HRSDC sends wrong letters to people affected by student loan privacy breach

Dozens of people whose personal information was lost in a massive privacy breach got letters from the federal government letting them know – but the letters, marked “To be opened by addressee only,” were addressed to the wrong people.

Human Resources and Skills Development Canada intended to inform individuals their personal information was on a portable hard drive the department lost in November. The lost hard drive contained the social insurance numbers, names, birth dates, addresses and loan balances of roughly 583,000 borrowers from the Canada Student Loans Program.

But some individuals opened their letters to discover that they were addressed to the wrong person. Some envelopes contained an extra letter addressed to someone else, according to posts on a Facebook group about the privacy breach.

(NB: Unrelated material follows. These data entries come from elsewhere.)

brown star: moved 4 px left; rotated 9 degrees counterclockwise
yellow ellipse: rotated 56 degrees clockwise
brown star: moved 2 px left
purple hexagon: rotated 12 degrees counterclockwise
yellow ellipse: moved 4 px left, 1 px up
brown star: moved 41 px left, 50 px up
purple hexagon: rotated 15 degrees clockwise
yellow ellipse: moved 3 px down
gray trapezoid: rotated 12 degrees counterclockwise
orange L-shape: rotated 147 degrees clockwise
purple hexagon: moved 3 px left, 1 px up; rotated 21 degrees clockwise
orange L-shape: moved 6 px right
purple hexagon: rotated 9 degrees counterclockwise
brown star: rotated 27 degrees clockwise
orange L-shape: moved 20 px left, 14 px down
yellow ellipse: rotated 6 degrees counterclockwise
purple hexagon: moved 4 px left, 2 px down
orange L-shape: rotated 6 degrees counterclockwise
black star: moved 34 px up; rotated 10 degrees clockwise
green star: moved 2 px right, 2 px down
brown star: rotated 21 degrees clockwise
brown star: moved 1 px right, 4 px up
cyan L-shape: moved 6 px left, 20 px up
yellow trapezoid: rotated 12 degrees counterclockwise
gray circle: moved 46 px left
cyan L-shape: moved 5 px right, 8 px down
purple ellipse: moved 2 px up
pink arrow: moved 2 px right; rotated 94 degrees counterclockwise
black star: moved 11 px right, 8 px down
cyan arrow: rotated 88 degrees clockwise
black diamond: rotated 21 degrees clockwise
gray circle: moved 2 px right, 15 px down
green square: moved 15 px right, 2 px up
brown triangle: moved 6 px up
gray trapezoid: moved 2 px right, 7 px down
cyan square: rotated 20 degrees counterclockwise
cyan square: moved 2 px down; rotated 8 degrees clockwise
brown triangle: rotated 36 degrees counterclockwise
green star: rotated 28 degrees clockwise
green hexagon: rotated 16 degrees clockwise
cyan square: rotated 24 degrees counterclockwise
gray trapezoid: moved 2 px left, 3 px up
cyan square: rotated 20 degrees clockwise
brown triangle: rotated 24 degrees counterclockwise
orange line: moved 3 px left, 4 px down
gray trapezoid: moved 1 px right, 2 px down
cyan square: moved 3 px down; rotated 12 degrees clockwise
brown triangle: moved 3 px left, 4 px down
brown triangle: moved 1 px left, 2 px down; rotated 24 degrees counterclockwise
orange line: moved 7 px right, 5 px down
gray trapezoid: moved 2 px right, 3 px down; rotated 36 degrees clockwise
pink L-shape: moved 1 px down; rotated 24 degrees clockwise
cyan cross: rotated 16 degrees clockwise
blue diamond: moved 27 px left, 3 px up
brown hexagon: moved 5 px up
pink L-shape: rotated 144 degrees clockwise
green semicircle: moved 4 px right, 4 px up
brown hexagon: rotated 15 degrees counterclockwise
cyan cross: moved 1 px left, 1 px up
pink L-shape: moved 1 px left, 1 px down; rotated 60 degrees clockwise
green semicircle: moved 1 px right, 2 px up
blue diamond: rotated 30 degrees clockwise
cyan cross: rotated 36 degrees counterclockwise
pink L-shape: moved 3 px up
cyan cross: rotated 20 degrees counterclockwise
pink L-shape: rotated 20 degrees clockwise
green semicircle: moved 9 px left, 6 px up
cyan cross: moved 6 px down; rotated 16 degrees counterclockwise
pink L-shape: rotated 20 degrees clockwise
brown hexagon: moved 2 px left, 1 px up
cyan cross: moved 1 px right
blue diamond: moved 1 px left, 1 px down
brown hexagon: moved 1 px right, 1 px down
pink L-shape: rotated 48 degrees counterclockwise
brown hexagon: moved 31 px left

“Although now fully resolved, less than a hundred people may have received a double-stuffed letter as the result of a printer error,” HRSDC spokeswoman Alyson Queen said in an e-mail. “The letters did not include any personal information beyond name and address. Pre-paid envelopes have been sent to the concerned individuals so that they may return the copies of letters sent to them in error.”

Story continues below advertisement

Ms. Queen said the department sent letters “to all affected individuals for whom we had current contact information, in order to advise them of the incident and what steps to take to help protect their personal information.”

HRSDC is also encouraging everyone who borrowed from the Canada Student Loans Program between 2000 and 2006 to call a special hotline number, 1-866-885-1866 (1-416-572-1113 outside of North America) to determine whether their data was lost.

The department says there is no evidence that any of the lost personal information has been used for criminal purposes or identity theft. But it has set up some safeguards for those affected by the privacy breach, offering them a free credit notation service through Equifax Canada.

This service places a special note on their credit files indicating their data is at risk of compromise. Creditors who request information from Equifax will then have to request additional proof of identification from an individual making that request. The additional protection will be in place for up to six years.

HRSDC also suggests that people obtain a credit report from their credit agency to look for any unusual activity.

Several law firms are proposing a class action suit on behalf of individuals affected by the privacy breach, and are asking people to register their claims.